Aim:  Humidified High Flow Nasal Cannula (HHFNC) has been increasingly adopted as a new means of respiratory support throughout the world. However, evidence to support its safety and efficacy is limited. The aim of the present survey was to determine current practices regarding the usage of HHFNC by neonatologists in Australia and New Zealand.

Methods:  Surveys were sent to all 167 neonatologists identified by the list of centres in the Australia and New Zealand Neonatal Network.
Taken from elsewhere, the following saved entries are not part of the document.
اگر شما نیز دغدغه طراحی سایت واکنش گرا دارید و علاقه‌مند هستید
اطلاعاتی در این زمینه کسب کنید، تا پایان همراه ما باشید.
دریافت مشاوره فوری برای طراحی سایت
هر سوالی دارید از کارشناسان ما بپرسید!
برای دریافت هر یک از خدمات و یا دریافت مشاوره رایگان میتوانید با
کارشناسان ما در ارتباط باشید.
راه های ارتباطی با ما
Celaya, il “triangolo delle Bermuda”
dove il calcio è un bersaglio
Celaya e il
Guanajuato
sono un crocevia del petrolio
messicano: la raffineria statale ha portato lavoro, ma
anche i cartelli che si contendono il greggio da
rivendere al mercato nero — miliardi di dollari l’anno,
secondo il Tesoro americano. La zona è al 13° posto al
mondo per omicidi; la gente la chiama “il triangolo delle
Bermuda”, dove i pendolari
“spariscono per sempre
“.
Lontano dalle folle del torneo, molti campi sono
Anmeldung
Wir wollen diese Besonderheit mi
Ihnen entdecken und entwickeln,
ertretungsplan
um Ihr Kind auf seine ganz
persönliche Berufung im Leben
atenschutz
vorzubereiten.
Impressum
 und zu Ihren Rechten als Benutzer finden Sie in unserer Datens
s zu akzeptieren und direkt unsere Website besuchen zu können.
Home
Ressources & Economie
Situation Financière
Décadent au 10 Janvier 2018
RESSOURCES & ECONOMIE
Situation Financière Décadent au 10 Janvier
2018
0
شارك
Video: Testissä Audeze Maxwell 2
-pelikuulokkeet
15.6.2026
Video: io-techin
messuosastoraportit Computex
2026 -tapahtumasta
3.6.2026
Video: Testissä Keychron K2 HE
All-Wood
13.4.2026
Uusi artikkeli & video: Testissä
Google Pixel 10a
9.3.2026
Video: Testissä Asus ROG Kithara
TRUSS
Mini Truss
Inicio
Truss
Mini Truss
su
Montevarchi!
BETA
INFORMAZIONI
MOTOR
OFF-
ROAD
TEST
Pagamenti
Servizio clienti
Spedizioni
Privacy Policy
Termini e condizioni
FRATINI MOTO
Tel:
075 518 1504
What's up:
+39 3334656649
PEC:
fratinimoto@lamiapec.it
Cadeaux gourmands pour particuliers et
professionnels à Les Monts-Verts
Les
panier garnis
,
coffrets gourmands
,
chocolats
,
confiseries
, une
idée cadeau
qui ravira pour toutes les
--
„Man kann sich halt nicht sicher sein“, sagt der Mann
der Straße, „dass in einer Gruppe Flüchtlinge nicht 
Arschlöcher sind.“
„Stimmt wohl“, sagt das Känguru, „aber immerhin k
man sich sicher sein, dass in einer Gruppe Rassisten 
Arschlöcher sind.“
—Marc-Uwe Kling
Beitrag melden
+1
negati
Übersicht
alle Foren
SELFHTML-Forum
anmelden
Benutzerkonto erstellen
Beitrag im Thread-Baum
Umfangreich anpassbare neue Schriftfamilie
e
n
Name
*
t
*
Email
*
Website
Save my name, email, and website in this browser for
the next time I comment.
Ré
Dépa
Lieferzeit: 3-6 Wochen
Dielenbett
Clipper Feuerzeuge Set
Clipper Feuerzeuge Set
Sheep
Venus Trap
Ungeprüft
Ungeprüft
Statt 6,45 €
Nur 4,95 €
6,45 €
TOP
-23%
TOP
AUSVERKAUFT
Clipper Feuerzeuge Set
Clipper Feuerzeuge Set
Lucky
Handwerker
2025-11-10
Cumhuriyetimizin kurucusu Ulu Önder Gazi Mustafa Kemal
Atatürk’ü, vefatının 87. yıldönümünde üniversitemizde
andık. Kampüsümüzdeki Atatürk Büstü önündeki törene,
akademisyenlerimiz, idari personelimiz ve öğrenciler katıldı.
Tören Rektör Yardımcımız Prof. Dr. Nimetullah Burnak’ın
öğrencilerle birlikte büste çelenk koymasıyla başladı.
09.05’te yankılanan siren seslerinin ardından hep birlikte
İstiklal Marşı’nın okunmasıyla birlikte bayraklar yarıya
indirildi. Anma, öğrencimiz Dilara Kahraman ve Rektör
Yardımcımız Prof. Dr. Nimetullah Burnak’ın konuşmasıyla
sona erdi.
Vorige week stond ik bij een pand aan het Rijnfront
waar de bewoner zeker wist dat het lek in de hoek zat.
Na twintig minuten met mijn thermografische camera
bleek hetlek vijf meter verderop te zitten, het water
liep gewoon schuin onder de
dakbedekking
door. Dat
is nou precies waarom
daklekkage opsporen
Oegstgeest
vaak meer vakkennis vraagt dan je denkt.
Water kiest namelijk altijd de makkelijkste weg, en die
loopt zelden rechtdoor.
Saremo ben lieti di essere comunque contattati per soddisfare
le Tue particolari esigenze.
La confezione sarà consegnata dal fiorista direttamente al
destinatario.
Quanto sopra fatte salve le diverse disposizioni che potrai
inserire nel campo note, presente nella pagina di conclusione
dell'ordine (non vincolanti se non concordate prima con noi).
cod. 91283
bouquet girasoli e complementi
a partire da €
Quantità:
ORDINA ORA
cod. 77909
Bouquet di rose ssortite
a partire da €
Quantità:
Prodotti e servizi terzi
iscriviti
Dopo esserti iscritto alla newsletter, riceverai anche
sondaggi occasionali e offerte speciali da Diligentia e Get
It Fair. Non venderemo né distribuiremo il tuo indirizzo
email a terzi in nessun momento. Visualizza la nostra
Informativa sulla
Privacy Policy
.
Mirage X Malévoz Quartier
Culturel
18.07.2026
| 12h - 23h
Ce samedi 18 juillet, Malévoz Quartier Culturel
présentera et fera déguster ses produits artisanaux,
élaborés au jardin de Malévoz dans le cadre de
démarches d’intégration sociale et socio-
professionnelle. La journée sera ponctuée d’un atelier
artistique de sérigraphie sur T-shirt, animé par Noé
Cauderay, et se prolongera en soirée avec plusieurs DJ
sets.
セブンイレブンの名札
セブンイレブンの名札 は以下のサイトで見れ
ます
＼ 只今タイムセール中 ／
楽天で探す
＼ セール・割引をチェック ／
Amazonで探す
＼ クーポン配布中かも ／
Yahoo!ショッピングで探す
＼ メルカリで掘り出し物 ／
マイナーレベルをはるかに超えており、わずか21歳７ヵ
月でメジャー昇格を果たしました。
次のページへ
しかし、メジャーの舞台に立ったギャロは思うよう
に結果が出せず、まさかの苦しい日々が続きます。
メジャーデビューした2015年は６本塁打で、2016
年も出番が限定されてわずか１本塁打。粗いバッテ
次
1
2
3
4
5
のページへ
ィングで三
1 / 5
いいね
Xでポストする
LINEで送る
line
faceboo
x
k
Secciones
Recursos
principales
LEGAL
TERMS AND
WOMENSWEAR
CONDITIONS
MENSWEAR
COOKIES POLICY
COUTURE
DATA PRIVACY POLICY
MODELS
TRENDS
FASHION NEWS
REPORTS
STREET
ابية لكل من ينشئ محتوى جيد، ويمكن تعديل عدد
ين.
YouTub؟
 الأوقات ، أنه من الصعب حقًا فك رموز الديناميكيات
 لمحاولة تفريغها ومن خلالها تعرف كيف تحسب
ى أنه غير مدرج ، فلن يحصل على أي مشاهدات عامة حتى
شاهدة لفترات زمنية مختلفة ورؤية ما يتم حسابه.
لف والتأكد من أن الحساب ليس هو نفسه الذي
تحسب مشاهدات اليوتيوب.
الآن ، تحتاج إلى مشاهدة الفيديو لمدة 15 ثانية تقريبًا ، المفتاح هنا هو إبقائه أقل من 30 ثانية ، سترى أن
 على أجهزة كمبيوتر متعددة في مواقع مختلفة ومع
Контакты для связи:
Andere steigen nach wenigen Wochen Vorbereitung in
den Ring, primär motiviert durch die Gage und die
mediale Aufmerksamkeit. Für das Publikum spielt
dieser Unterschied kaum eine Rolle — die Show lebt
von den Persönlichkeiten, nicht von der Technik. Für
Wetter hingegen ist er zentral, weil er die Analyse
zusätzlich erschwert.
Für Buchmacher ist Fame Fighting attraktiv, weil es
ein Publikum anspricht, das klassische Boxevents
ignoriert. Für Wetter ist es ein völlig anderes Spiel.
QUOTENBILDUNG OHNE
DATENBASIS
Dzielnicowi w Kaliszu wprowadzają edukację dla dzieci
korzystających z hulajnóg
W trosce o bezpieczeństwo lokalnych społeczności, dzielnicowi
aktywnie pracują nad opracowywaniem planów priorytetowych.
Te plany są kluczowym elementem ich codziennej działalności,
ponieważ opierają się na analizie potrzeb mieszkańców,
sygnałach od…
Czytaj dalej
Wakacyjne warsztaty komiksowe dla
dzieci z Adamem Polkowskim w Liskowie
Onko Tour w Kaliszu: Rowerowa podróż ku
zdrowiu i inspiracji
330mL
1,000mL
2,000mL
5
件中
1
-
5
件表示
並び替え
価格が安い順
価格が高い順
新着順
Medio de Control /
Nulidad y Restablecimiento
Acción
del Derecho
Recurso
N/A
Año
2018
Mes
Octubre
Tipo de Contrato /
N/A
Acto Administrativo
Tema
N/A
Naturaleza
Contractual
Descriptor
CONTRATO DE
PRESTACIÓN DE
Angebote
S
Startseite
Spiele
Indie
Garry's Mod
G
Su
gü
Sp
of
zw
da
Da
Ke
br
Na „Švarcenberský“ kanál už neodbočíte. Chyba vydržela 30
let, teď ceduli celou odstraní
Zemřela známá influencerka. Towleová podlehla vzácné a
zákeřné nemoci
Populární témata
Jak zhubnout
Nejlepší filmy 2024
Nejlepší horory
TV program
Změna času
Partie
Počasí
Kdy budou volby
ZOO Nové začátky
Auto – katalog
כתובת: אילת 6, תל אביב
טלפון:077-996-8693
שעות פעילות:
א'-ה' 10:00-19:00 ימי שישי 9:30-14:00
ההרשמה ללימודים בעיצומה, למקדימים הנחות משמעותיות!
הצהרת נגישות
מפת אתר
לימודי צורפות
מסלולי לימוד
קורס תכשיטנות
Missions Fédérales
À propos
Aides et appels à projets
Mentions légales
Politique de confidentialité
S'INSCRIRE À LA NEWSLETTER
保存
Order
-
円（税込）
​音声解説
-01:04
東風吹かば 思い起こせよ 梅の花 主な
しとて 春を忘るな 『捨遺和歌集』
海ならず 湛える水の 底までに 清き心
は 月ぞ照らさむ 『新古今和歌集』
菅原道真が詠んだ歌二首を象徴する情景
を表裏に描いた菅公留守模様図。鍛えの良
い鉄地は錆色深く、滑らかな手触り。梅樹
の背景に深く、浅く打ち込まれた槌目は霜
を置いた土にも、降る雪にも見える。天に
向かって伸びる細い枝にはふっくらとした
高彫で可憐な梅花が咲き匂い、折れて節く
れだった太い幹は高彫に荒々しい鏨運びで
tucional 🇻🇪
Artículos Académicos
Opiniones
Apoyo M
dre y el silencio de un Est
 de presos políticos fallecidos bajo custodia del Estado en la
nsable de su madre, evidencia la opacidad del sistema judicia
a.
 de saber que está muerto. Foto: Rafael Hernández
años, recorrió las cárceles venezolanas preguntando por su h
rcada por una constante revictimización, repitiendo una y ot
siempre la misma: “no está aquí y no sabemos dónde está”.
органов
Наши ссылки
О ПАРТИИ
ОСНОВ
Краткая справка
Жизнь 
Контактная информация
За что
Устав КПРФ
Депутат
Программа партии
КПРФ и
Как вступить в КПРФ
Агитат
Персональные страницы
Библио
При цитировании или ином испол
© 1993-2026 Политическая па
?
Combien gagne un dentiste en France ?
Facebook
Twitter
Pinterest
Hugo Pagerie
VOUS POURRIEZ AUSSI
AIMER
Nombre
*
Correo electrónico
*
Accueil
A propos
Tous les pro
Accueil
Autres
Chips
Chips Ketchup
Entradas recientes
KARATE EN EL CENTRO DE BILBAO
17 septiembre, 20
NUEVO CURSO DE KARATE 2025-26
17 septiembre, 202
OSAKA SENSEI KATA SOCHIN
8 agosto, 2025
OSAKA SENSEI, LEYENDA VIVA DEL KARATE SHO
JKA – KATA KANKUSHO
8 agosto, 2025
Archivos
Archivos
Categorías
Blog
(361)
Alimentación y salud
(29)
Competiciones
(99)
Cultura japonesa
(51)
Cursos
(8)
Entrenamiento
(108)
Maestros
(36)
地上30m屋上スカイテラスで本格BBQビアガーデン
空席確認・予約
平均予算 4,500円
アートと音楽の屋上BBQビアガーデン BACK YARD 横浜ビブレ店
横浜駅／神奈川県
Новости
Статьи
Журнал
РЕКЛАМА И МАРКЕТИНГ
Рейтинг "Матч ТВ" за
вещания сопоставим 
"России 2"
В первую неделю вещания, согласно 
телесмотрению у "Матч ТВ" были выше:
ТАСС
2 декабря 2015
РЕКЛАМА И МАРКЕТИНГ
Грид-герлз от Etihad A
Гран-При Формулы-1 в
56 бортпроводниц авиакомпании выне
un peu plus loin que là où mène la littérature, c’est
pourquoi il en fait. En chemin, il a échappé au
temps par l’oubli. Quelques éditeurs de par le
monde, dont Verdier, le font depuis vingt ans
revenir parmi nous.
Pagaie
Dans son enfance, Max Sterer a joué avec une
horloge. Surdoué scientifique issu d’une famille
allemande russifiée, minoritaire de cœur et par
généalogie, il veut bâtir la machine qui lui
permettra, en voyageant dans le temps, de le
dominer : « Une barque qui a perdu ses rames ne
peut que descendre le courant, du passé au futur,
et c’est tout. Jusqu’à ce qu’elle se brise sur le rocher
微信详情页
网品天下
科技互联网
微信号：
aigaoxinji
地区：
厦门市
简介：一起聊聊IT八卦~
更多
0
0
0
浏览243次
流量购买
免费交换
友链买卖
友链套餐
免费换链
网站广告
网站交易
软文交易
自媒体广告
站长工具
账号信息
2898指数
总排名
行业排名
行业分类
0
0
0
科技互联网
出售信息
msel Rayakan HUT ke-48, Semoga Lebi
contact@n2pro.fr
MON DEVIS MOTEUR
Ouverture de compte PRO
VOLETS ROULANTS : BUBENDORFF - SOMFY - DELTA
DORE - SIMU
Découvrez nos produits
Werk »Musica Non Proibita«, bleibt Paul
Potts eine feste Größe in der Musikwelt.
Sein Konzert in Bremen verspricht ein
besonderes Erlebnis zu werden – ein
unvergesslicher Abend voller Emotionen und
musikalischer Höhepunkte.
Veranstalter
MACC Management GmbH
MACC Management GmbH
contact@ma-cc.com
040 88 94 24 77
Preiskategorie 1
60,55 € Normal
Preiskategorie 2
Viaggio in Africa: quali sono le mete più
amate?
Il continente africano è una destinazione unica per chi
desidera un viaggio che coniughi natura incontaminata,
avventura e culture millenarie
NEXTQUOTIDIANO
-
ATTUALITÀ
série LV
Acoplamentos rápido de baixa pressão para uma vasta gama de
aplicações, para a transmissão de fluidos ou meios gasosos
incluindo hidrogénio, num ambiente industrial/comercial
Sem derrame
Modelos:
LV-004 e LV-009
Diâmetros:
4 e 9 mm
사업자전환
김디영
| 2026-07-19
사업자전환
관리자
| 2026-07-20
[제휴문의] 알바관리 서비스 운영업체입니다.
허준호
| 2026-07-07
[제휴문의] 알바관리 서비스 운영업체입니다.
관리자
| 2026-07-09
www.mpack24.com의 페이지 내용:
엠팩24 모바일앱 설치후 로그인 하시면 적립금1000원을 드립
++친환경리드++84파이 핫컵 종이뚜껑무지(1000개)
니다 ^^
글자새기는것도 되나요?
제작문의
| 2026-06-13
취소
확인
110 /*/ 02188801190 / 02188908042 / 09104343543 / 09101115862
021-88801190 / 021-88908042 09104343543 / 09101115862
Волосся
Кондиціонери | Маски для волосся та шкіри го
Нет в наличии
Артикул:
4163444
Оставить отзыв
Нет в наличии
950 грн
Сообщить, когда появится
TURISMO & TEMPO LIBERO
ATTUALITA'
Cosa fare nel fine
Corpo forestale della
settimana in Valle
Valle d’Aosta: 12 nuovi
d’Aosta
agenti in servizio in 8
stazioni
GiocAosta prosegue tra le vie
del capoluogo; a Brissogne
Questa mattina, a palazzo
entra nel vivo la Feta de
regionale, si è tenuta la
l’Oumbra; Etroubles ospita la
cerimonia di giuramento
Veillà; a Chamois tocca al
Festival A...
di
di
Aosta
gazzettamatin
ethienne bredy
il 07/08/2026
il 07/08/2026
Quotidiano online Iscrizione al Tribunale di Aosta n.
Results:  A total of 157 surveys were sent to valid email addresses: 111 (71%) responded of which 105 (67%) had completed the questionnaire. HHFNC is used in 17 (63%) of neonatal intensive care units in Australia and New Zealand. It is most commonly used to reduce nasal trauma (91%) and provide continuous positive airways pressure (62%). The main perceived benefits of HHFNC were the easier application and care of the infant (86%), and improved tolerance by the baby (84%). Rain out leading to fluid instillation into the upper airway (59%) was the most common problem.

Conclusion:  This survey has provided a snapshot of the practice of HHFNC usage in Australia and New Zealand in 2010 and has revealed that HHFNC use is widespread and that clinical practices are diverse. The majority of neonatologists acknowledge that there is limited evidence to support its efficacy and safety, and would be happy to participate in clinical trials to address how best to deliver HHFNC.